On Thu, Nov 13, 2014 at 11:47 PM, Tracy Reed <tr...@ultraviolet.org> wrote:
> On Thu, Nov 13, 2014 at 01:56:04PM PST, Bill Bogstad spake thusly:
>> I'm not so sure.   If the data was encrypted in place (never left his
>> systems) then
>> it was never disclosed to inappropriate parties and my reading of that
>> link is that this would not be considered a breach.   Not that this
>> would make me happy as a patient...
>
> There are several issues here:
>
> 1. They likely have no assurance (in the form of some sort of network
> monitoring, bandwidth graph, netflow/sflow, IDS, DLP, or whatever) that the
> data never left his systems other than "that's how cryptolocker usually 
> works".
> Whether the bad guys accessed your data in-place (and clearly they did access
> it because they encrypted it) or whether they copied it out en-mass is a
> significant technical difference but a breach nonetheless. Section 13402 of 
> the
> HITECH Act (a sort of amendment to the HIPAA rules established years ago)
> requires a Covered Entity (CE, such as a dentist) to provide notification to
> affected individuals and to the Secretary of HHS following a discovery of a
> breach of unsecured Protected Health Information.
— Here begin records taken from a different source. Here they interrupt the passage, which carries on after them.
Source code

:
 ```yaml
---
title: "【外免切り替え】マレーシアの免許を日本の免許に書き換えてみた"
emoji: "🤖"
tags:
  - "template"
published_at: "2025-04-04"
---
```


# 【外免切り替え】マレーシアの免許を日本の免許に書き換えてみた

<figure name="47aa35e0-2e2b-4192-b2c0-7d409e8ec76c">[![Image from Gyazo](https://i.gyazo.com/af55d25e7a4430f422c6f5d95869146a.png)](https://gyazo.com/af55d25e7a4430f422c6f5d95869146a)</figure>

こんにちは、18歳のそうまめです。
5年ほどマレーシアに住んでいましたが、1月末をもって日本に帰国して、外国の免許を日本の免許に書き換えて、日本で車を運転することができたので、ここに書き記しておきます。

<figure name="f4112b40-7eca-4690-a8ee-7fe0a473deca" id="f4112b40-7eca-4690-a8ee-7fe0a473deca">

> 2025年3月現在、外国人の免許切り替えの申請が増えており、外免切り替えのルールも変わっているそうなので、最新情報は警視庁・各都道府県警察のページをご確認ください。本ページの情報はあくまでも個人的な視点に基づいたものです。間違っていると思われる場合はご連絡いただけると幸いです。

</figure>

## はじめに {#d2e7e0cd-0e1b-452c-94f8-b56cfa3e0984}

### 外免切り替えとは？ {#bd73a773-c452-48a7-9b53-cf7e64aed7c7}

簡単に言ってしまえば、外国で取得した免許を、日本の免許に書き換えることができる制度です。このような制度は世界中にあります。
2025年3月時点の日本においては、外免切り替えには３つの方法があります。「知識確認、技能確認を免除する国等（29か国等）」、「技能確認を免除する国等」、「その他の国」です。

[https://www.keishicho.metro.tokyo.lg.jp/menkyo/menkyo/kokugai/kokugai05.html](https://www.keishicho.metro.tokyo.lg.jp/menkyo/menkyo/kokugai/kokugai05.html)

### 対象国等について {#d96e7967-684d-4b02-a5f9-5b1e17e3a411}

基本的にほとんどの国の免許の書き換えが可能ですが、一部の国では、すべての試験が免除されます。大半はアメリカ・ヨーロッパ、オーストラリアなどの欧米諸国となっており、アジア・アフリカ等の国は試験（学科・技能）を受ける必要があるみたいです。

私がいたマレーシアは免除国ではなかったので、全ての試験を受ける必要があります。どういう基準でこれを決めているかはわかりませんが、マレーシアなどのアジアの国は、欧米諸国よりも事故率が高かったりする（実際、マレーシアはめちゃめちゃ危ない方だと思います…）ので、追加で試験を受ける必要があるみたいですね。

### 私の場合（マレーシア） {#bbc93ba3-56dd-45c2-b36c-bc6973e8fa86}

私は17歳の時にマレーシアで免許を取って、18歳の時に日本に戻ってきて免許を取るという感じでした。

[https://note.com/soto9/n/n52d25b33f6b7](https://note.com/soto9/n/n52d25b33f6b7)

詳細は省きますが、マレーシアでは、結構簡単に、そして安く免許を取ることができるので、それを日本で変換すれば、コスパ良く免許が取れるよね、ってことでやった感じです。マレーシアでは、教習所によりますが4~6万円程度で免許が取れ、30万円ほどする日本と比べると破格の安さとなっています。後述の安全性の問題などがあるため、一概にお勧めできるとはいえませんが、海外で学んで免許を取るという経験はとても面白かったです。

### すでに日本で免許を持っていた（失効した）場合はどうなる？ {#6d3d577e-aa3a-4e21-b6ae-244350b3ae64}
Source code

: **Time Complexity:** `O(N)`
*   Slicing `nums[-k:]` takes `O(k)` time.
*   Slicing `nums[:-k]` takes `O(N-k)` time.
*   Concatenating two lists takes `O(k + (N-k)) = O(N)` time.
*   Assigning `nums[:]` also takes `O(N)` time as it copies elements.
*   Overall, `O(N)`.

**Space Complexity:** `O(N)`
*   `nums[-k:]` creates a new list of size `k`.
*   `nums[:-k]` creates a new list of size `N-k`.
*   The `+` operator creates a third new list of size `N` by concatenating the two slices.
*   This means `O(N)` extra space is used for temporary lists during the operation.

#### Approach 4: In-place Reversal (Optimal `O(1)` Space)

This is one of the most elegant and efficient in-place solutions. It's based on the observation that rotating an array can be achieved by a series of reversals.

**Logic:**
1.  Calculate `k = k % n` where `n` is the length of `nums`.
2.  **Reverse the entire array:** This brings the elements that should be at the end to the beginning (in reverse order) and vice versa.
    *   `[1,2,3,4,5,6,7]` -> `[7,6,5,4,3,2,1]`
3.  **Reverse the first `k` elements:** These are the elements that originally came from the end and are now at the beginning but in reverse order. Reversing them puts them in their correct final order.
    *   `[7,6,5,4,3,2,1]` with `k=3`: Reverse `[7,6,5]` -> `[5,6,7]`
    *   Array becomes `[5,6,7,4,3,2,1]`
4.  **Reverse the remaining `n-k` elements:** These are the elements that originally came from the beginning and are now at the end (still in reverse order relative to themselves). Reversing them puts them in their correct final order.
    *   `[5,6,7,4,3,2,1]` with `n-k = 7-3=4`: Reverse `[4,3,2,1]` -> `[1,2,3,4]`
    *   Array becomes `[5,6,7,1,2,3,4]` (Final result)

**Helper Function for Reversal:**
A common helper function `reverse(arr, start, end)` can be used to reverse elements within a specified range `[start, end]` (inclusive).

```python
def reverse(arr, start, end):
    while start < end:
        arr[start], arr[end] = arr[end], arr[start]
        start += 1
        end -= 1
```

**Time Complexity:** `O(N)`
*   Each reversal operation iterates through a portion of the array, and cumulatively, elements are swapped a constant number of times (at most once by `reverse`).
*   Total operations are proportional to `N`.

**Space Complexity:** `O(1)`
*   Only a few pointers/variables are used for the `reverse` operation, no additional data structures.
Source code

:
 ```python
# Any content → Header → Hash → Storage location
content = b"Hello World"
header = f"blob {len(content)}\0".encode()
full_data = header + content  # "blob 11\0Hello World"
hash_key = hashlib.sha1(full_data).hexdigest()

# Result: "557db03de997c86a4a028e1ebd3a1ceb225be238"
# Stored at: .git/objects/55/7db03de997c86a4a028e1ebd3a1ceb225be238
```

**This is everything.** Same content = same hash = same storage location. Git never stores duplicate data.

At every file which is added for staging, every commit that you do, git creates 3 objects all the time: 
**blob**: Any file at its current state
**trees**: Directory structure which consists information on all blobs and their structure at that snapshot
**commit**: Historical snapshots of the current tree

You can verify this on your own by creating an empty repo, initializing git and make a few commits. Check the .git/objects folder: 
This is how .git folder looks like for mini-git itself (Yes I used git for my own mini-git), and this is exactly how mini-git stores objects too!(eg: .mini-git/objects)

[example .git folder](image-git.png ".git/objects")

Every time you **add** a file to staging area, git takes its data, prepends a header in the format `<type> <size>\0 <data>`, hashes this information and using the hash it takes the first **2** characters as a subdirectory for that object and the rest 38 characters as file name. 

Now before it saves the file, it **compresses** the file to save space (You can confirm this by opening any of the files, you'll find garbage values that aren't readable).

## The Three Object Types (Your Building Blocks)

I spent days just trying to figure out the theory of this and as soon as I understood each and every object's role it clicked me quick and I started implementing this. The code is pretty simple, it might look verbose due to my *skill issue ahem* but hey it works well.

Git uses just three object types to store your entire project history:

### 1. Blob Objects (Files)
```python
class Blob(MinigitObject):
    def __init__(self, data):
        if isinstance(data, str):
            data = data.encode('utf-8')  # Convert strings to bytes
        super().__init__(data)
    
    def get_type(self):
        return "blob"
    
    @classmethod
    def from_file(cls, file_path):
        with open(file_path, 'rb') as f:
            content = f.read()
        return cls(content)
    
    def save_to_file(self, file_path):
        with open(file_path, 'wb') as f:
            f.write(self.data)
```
The original poster didn't state how the ransomware got onto the
system.   If it came in via a network connection then I agree that
there is a strong possibility that data was  exfiltrated which would
clearly be a breach.  If it came in via physical media there might not
even be a way for data to leave his system.  This might be an unlikely
scenario in the modern age, but it is possible.   Under this scenario,
it isn't obvious to me that this is technically a breach any more then
a bad software update which causes a disk to get wiped would be.
Pointers to documents that make this clearer would be welcome.